Information shown =>
********************

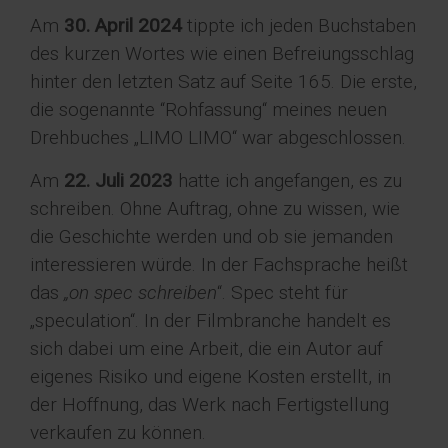
Am
30. April 2024
tippte ich jeden Buchstaben
des kurzen Wortes wie einen Befreiungsschlag
hinter den letzten Satz auf Seite 165. Die erste,
die sogenannte “Rohfassung“ meines neuen
Drehbuches „LIMO LIMO“ war abgeschlossen.
Am
22. Juli 2023
hatte ich angefangen, es zu
schreiben. Ohne Auftrag, ohne zu wissen, wie
die Geschichte werden und ob sie jemanden
interessieren würde. In der Fachsprache heißt
das
„on spec
schreiben
“. Spec steht für
„speculation“. In der Filmbranche handelt es
sich dabei um eine Arbeit, die ein Autor auf
eigenes Risiko und eigene Kosten erstellt, in
der Hoffnung, das Werk nach Fertigstellung
verkaufen zu können.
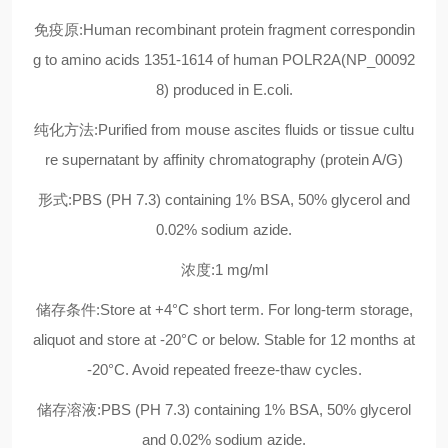
免疫原:Human recombinant protein fragment correspondin
g to amino acids 1351-1614 of human POLR2A(NP_00092
8) produced in E.coli.
纯化方法:Purified from mouse ascites fluids or tissue cultu
re supernatant by affinity chromatography (protein A/G)
形式:PBS (PH 7.3) containing 1% BSA, 50% glycerol and
0.02% sodium azide.
浓度:1 mg/ml
储存条件:Store at +4°C short term. For long-term storage,
aliquot and store at -20°C or below. Stable for 12 months at
-20°C. Avoid repeated freeze-thaw cycles.
储存溶液:PBS (PH 7.3) containing 1% BSA, 50% glycerol
and 0.02% sodium azide.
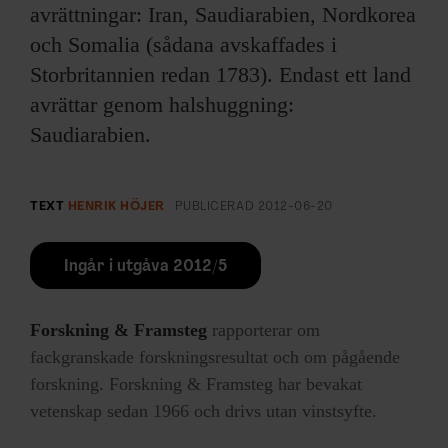
avrättningar: Iran, Saudiarabien, Nordkorea
och Somalia (sådana avskaffades i
Storbritannien redan 1783). Endast ett land
avrättar genom halshuggning:
Saudiarabien.
TEXT
HENRIK HÖJER
PUBLICERAD
2012-06-20
Ingår i utgåva 2012/5
Forskning & Framsteg
rapporterar om
fackgranskade forskningsresultat och om pågående
forskning. Forskning & Framsteg har bevakat
vetenskap sedan 1966 och drivs utan vinstsyfte.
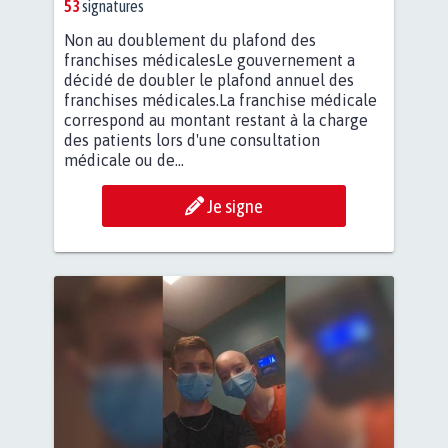
53
signatures
Non au doublement du plafond des
franchises médicalesLe gouvernement a
décidé de doubler le plafond annuel des
franchises médicales.La franchise médicale
correspond au montant restant à la charge
des patients lors d'une consultation
médicale ou de...
Je signe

********************

Task directions =>
Write down the full listing above exactly as it is, except for any images.

Solution for this problem =>
Am
30. April 2024
tippte ich jeden Buchstaben
des kurzen Wortes wie einen Befreiungsschlag
hinter den letzten Satz auf Seite 165. Die erste,
die sogenannte “Rohfassung“ meines neuen
Drehbuches „LIMO LIMO“ war abgeschlossen.
Am
22. Juli 2023
hatte ich angefangen, es zu
schreiben. Ohne Auftrag, ohne zu wissen, wie
die Geschichte werden und ob sie jemanden
interessieren würde. In der Fachsprache heißt
das
„on spec
schreiben
“. Spec steht für
„speculation“. In der Filmbranche handelt es
sich dabei um eine Arbeit, die ein Autor auf
eigenes Risiko und eigene Kosten erstellt, in
der Hoffnung, das Werk nach Fertigstellung
verkaufen zu können.
免疫原:Human recombinant protein fragment correspondin
g to amino acids 1351-1614 of human POLR2A(NP_00092
8) produced in E.coli.
纯化方法:Purified from mouse ascites fluids or tissue cultu
re supernatant by affinity chromatography (protein A/G)
形式:PBS (PH 7.3) containing 1% BSA, 50% glycerol and
0.02% sodium azide.
浓度:1 mg/ml
储存条件:Store at +4°C short term. For long-term storage,
aliquot and store at -20°C or below. Stable for 12 months at
-20°C. Avoid repeated freeze-thaw cycles.
储存溶液:PBS (PH 7.3) containing 1% BSA, 50% glycerol
and 0.02% sodium azide.
avrättningar: Iran, Saudiarabien, Nordkorea
och Somalia (sådana avskaffades i
Storbritannien redan 1783). Endast ett land
avrättar genom halshuggning:
Saudiarabien.
TEXT
HENRIK HÖJER
PUBLICERAD
2012-06-20
Ingår i utgåva 2012/5
Forskning & Framsteg
rapporterar om
fackgranskade forskningsresultat och om pågående
forskning. Forskning & Framsteg har bevakat
vetenskap sedan 1966 och drivs utan vinstsyfte.
53
signatures
Non au doublement du plafond des
franchises médicalesLe gouvernement a
décidé de doubler le plafond annuel des
franchises médicales.La franchise médicale
correspond au montant restant à la charge
des patients lors d'une consultation
médicale ou de...
Je signe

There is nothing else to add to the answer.